[EXCERPTED PASSAGE]
With the unprecedented success of the BPO industry and media attention given to it, a number of strategic buyers (and investors) have started expressing an interest in acquisition ad green ventures. For a startup, it can be quite flattering to have a large competitor or suitor express an interest in buying their company. However, as a promoter one should be a wee bit skeptical as many of these interactions end up as just another 'fishing expedition' for the strategic buyer or investor. I have seen too many companies get overly excited about these acquisition feelers and waste time educating the potential acquirer about the business, only for the acquirer to either do nothing, build it themselves, or buy a better healthier competitor. These may just be learning lessons for the investor only to 'warm up' for the real thing with bigger better companies. It is intelligent to start discussing from the assumption that many are just fishing expeditions (VC jargon) where a strategic buyer is just trying to get as much information as they can about a market and the competitive landscape. Smart investors are most certainly talking to all of your competitors. Before divulging information about your company, make sure to gauge the VC's real interest in your company. Here are some questions you should be asking during your initial conversation:

Who is calling you, what is their role, and what have they acquired in the past? Whether it is a junior person screening you or if it is someone with real decision making power.

Why do they want to enter this market and what is the decision making process by which they will make an investment decision? If they are early in the process and do not seem initiated, be very concerned about wasting your time. Educating a potential buyer about your market and in the end getting nowhere with them will make you want to kick yourself in the backside later.

Who else have they been talking to? In many cases, an investor may already know who they want to buy and how much of them, but will still talk to other players to fully understand the market and the competitive landscape and to use you as their strategic and negotiating leverage.

What are they looking for in an acquisition? Revenue, Clients, Management, any one, or all or even more?

[SOURCE INFORMATION]
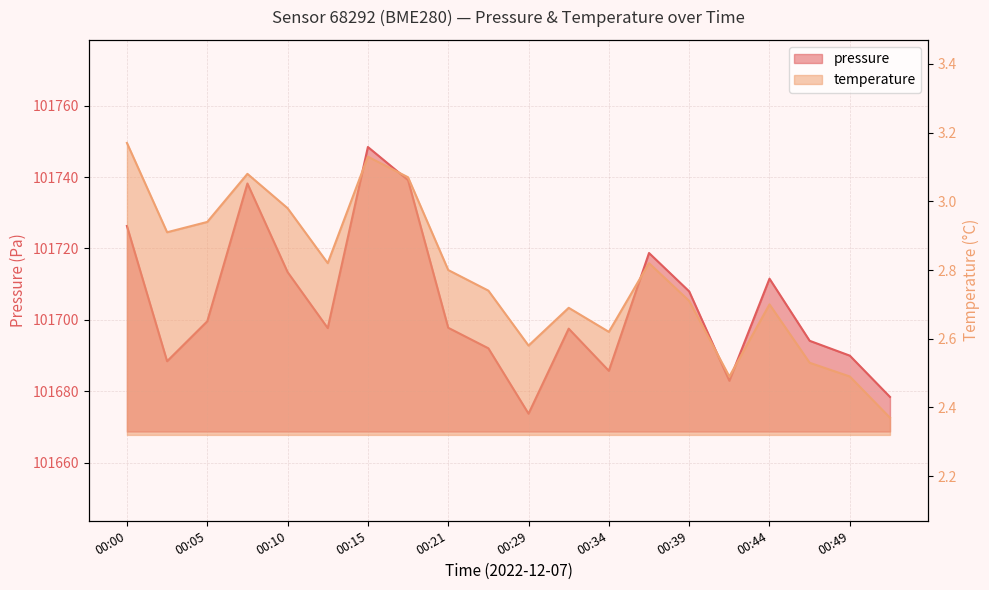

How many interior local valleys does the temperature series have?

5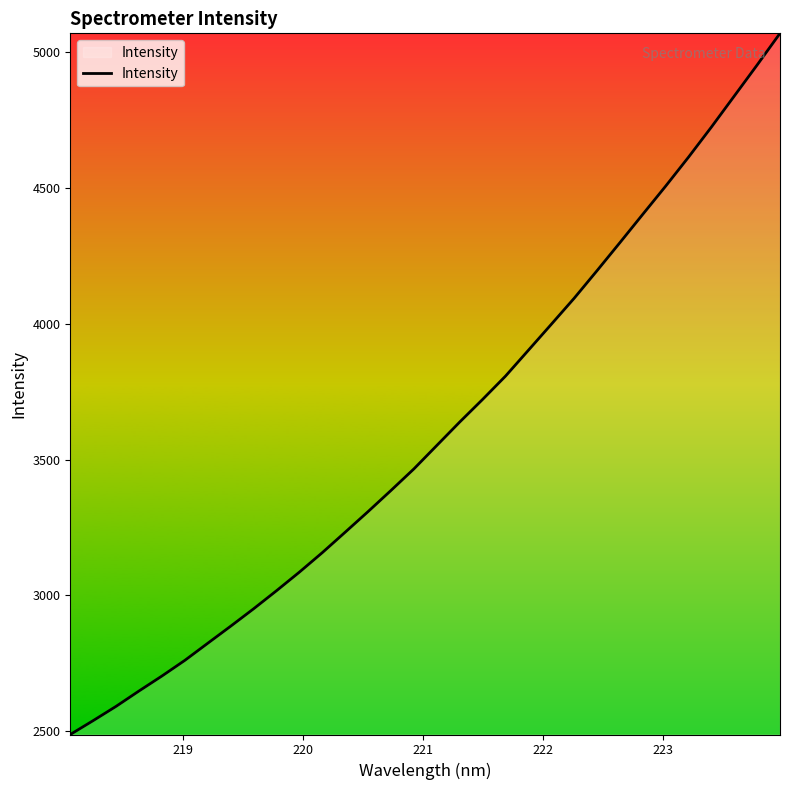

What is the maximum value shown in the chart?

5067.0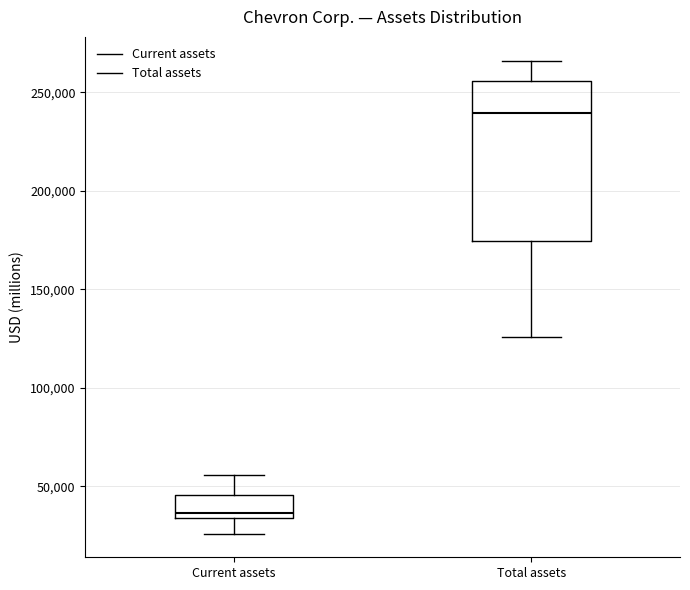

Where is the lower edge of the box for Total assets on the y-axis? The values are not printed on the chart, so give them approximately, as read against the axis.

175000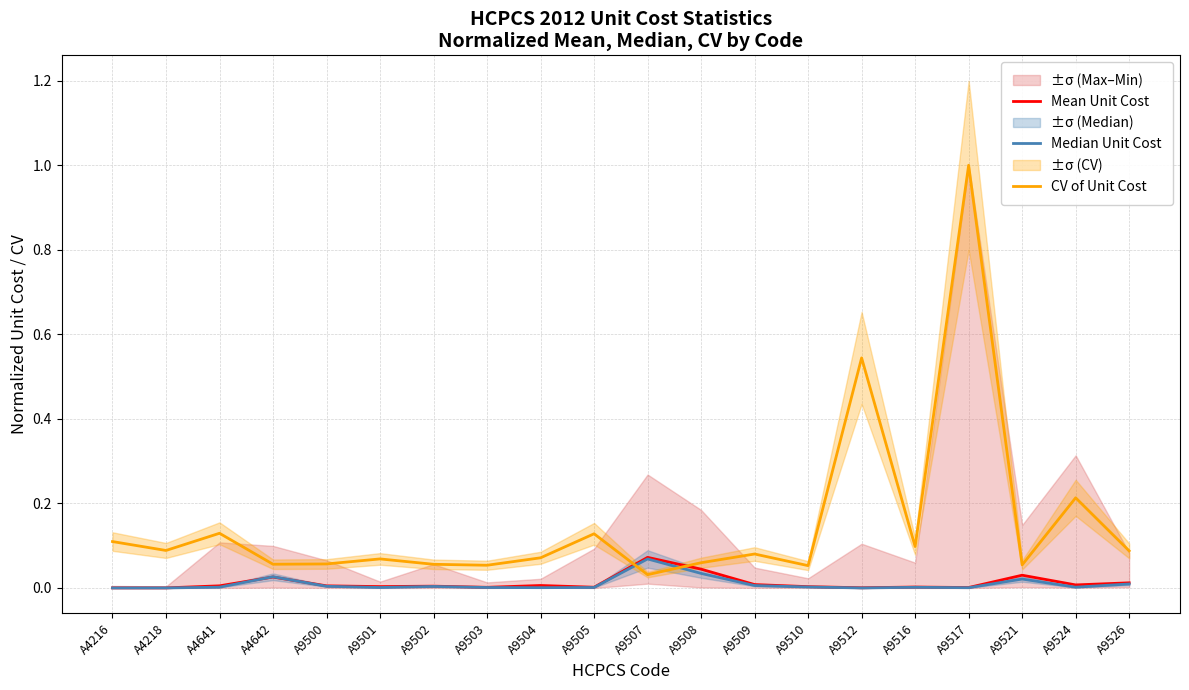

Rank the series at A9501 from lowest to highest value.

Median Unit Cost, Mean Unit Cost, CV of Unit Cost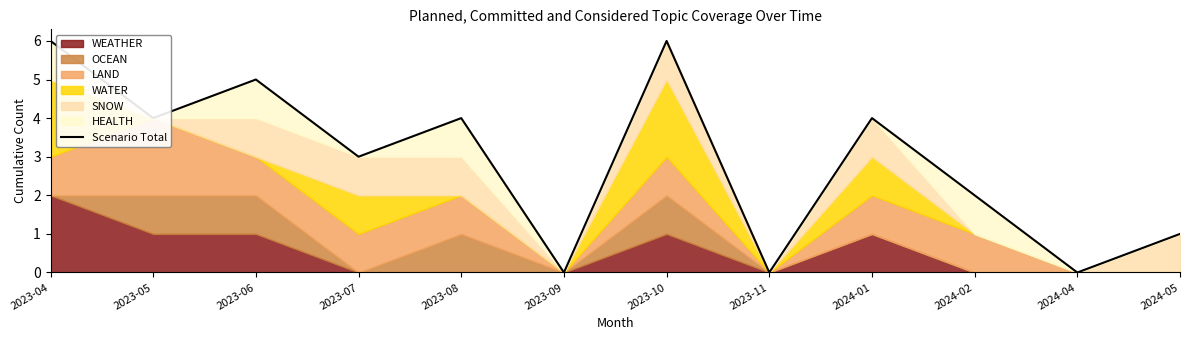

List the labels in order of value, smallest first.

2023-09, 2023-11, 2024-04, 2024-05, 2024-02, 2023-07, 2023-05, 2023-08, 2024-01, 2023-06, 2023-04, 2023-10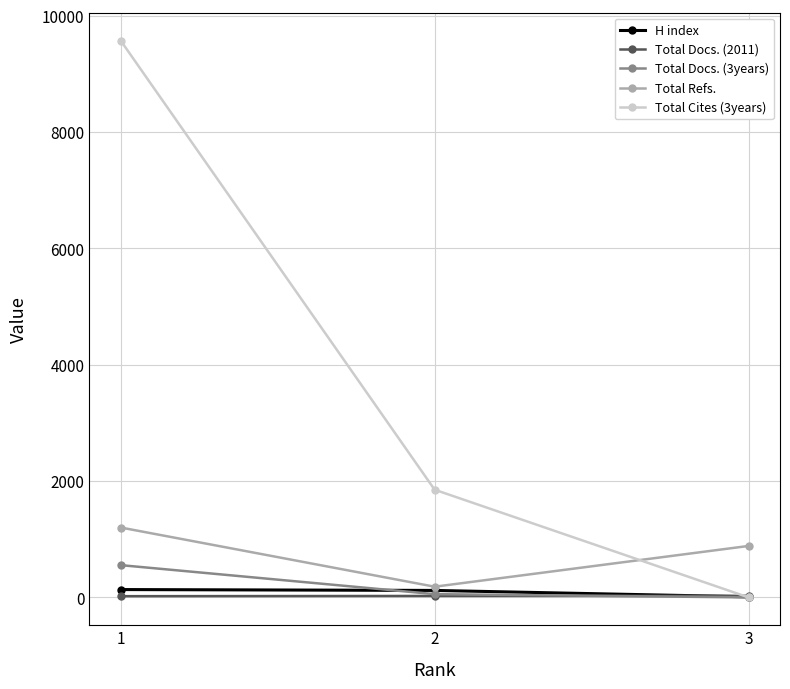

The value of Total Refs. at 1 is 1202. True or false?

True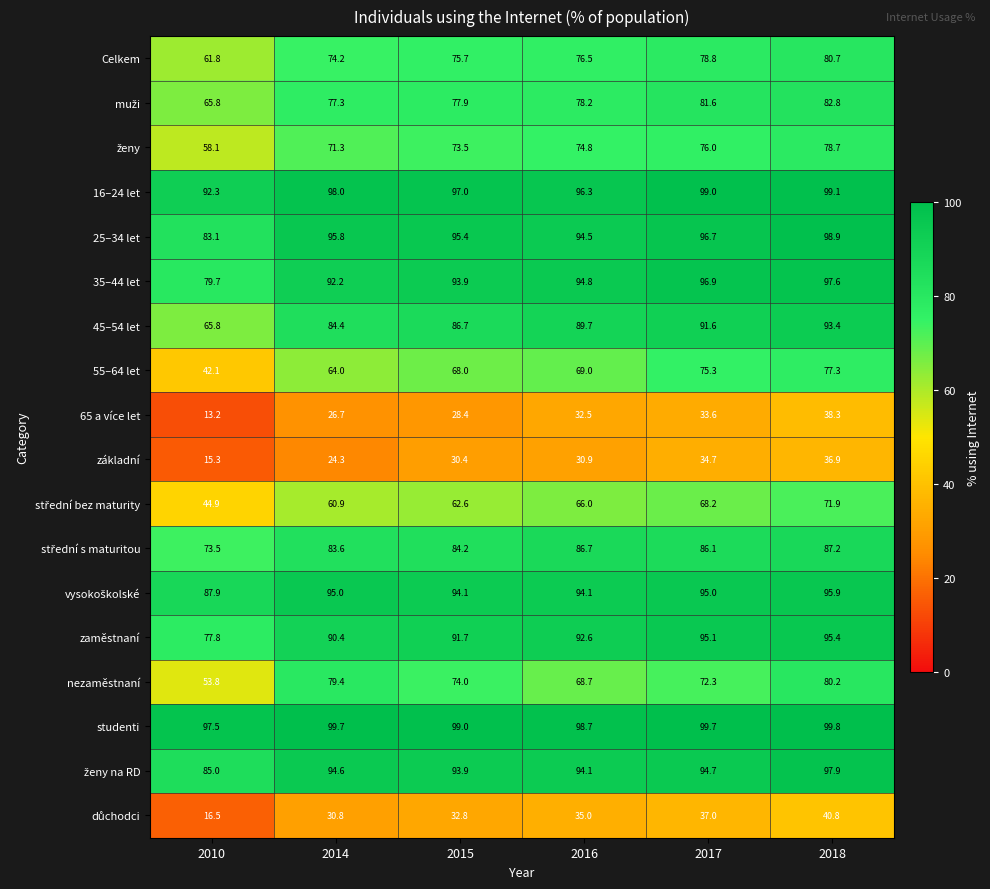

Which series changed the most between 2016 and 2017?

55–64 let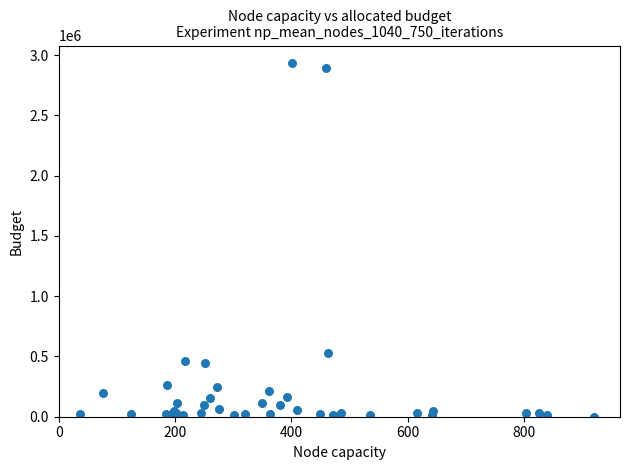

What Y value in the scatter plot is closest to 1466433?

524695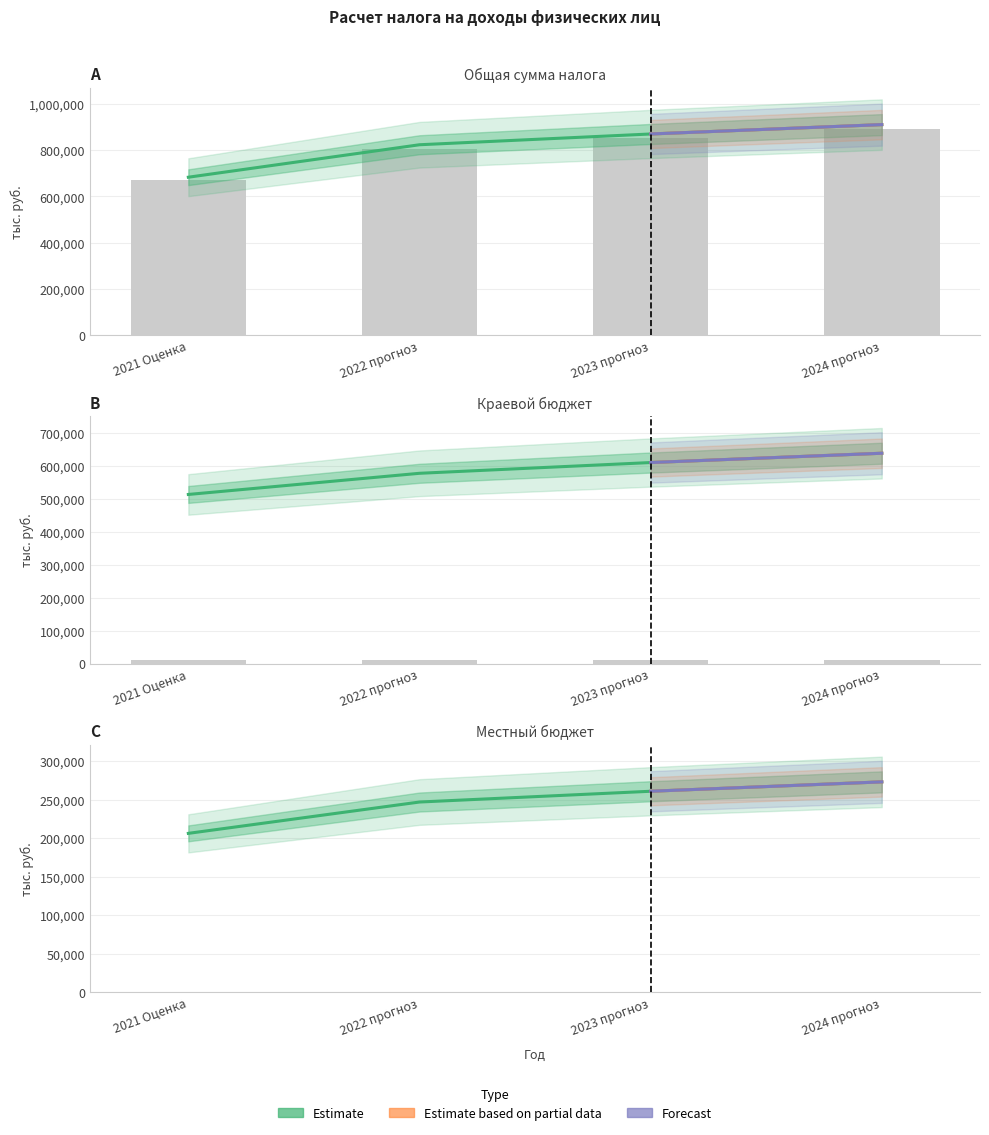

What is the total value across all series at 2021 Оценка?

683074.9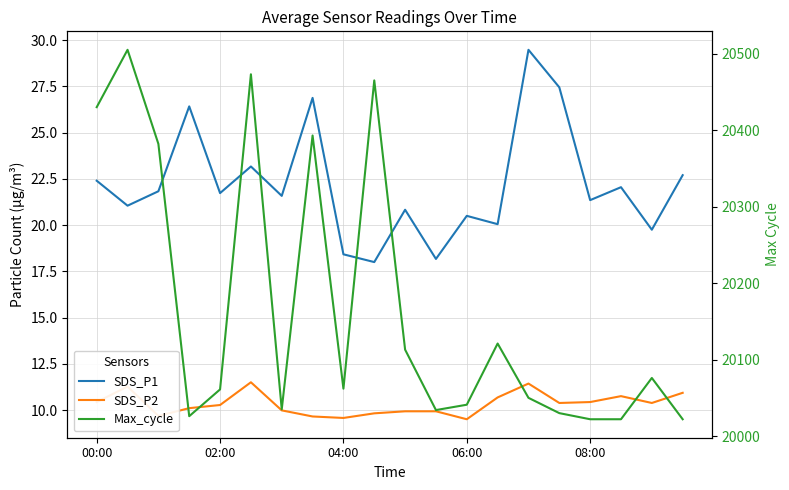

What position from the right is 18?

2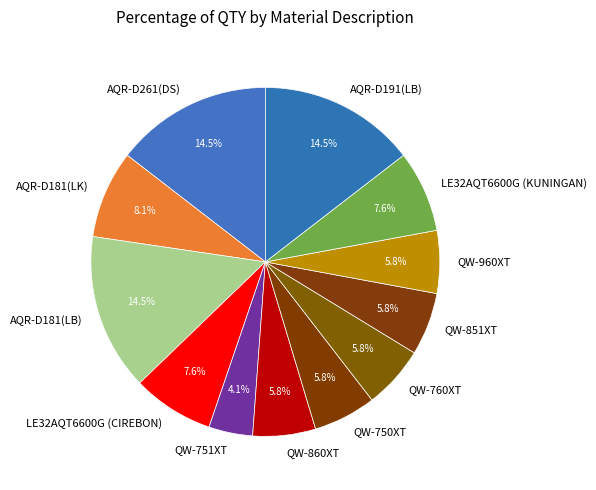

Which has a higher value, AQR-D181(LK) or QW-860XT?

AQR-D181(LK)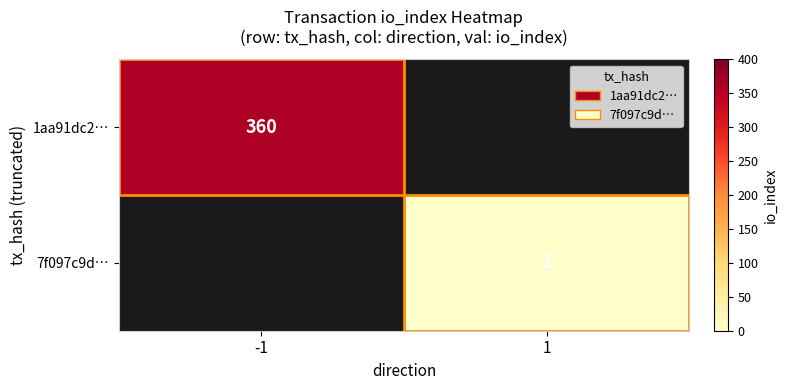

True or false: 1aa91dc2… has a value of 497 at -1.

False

[TASK TO COMPLETE] Carry on the passage about handling acquisition interest from strategic buyers and investors, picking up after its final question.

[WRITTEN RESPONSE]
Who is responsible for making the acquisition work, and how do they intend to take your company forward? Knowing this will further help you understand the decision-making process of the acquirer, and who you may need to influence to get a deal done.

before your first meeting, here is your due diligence:

What other acquisitions have they done (if any) and what multiples did they pay? How recent were the deals? If the buyer hasn't done many acquisitions or if they paid low multiples do not start thinking about pie in the sky valuations for your company.

What is the company's capital position and how much cash is on their balance sheet? If your selling price is too high for the buyer based on the buyer's market cap or cash on hand, don't waste your time educating them about your product and the market. There are many people on the market just waiting to while away their time and wasting your time in the bargain. Better to keep distant from them.

Use your network to talk to some of the management or venture investors of companies that were recently acquired by the buyer to determine what their process was and to figure out if the opportunity is real or just a fishing expedition. Always have a good CA and Lawyer on your side, helps go through smoothly.
What is the corporate culture of the investor? Does the acquirer have a closed door management culture or is there a history of openly collaborating with partners and looking outside for new alliances?

Once again, it is always nice to have a large company call you and express acquisition interest. Those being said go into the conversations with a skeptical eye and make sure you do not waste your time as these strategic discussions can quickly lead to a dead end if not managed appropriately. The tricky part of the dance is trying to establish early in the process a range that the acquirer will potentially pay for your company assuming everything you tell them is true. The sooner you can get to this answer the sooner you will know if you should continue talking or just walk away. If you manage this process appropriately you may find yourself in a great place as many of the best acquisitions happen when companies are bought and not sold.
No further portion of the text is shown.